Does the description disclose side effects, auth requirements, rate limits, or destructive behavior?

With no annotations provided, the description carries the full burden of behavioral disclosure. It describes the hierarchical nature of the data structure and the filtering behavior, which is valuable. However, it doesn't mention pagination, rate limits, authentication requirements, or what format the returned tasks will have (though there's no output schema). The description adds meaningful context but leaves gaps in behavioral understanding.

Agents need to know what a tool does to the world before calling it. Descriptions should go beyond structured annotations to explain consequences.

Conciseness5/5

Is the description appropriately sized, front-loaded, and free of redundancy?

The description is perfectly concise - two sentences that efficiently convey purpose, parameter behavior, and default behavior. Every word earns its place with zero redundancy or unnecessary elaboration. The structure is front-loaded with the core purpose followed by parameter specifics.

Shorter descriptions cost fewer tokens and are easier for agents to parse. Every sentence should earn its place.

Completeness3/5

Given the tool's complexity, does the description cover enough for an agent to succeed on first attempt?

For a simple read operation with one optional parameter and 100% schema coverage, the description provides adequate context about the hierarchical nature and filtering behavior. However, with no annotations and no output schema, it doesn't address important behavioral aspects like pagination, rate limits, or return format. The description is complete enough for basic usage but lacks depth for production scenarios.

Complex tools with many parameters or behaviors need more documentation. Simple tools need less. This dimension scales expectations accordingly.

Parameters3/5

Does the description clarify parameter syntax, constraints, interactions, or defaults beyond what the schema provides?

Schema description coverage is 100%, so the schema already fully documents the single optional parameter. The description adds marginal value by reinforcing the parent-child relationship context and clarifying that omitting parentId returns root tasks, but doesn't provide additional semantic meaning beyond what's in the schema description field.

Input schemas describe structure but not intent. Descriptions should explain non-obvious parameter relationships and valid value ranges.

Purpose5/5

Does the description clearly state what the tool does and how it differs from similar tools?

The description clearly states the verb ('List') and resource ('tasks from hierarchical structure'), and distinguishes this tool from siblings by specifying it's for listing rather than creating, updating, or deleting tasks. The mention of hierarchical structure and parent-child relationships provides specific context beyond a generic list operation.

Agents choose between tools based on descriptions. A clear purpose with a specific verb and resource helps agents select the right tool.

Usage Guidelines4/5

Does the description explain when to use this tool, when not to, or what alternatives exist?

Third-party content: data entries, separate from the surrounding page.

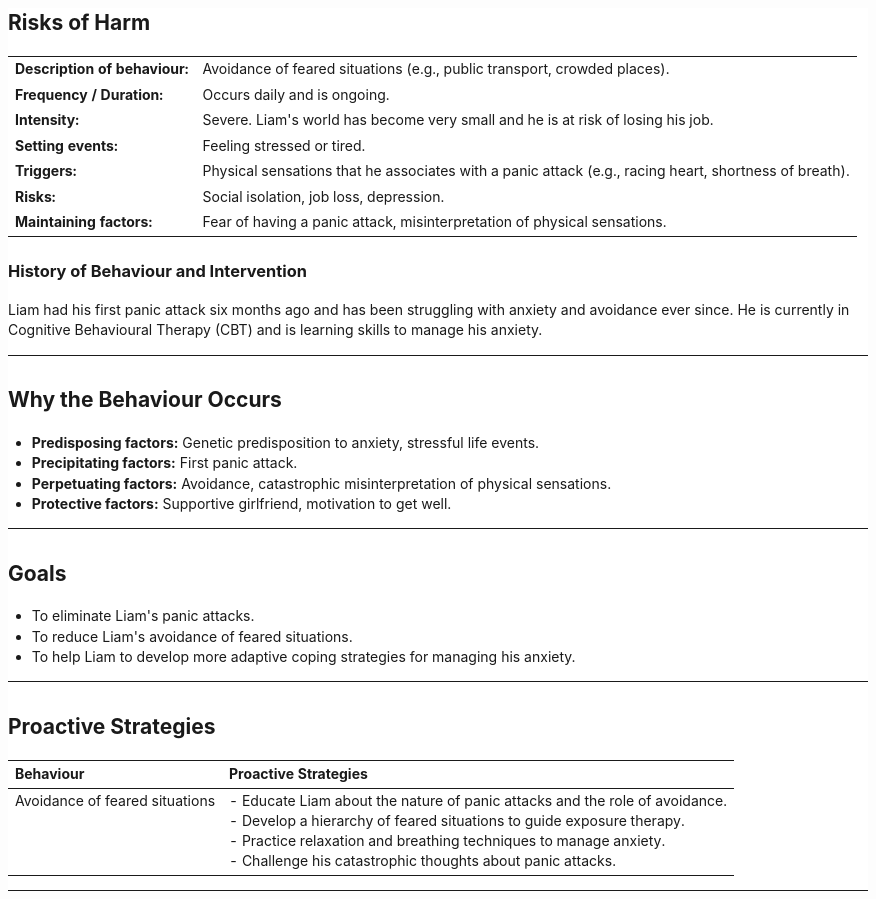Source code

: 
## Risks of Harm

| | |
| :--- | :--- |
| **Description of behaviour:** | Avoidance of feared situations (e.g., public transport, crowded places). |
| **Frequency / Duration:** | Occurs daily and is ongoing. |
| **Intensity:** | Severe. Liam's world has become very small and he is at risk of losing his job. |
| **Setting events:** | Feeling stressed or tired. |
| **Triggers:** | Physical sensations that he associates with a panic attack (e.g., racing heart, shortness of breath). |
| **Risks:** | Social isolation, job loss, depression. |
| **Maintaining factors:** | Fear of having a panic attack, misinterpretation of physical sensations. |

### History of Behaviour and Intervention

Liam had his first panic attack six months ago and has been struggling with anxiety and avoidance ever since. He is currently in Cognitive Behavioural Therapy (CBT) and is learning skills to manage his anxiety.

---

## Why the Behaviour Occurs

*   **Predisposing factors:** Genetic predisposition to anxiety, stressful life events.
*   **Precipitating factors:** First panic attack.
*   **Perpetuating factors:** Avoidance, catastrophic misinterpretation of physical sensations.
*   **Protective factors:** Supportive girlfriend, motivation to get well.

---

## Goals

*   To eliminate Liam's panic attacks.
*   To reduce Liam's avoidance of feared situations.
*   To help Liam to develop more adaptive coping strategies for managing his anxiety.

---

## Proactive Strategies

| Behaviour | Proactive Strategies |
| :--- | :--- |
| Avoidance of feared situations | - Educate Liam about the nature of panic attacks and the role of avoidance.<br>- Develop a hierarchy of feared situations to guide exposure therapy.<br>- Practice relaxation and breathing techniques to manage anxiety.<br>- Challenge his catastrophic thoughts about panic attacks. |

---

The description provides clear context about when to use this tool (to list tasks, optionally filtered by parentId) and what happens with/without the parameter. However, it doesn't explicitly mention when to use alternatives like 'getTask' for single task retrieval or 'search' operations if available, though the sibling tool names suggest this is the primary listing tool.

Agents often have multiple tools that could apply. Explicit usage guidance like "use X instead of Y when Z" prevents misuse.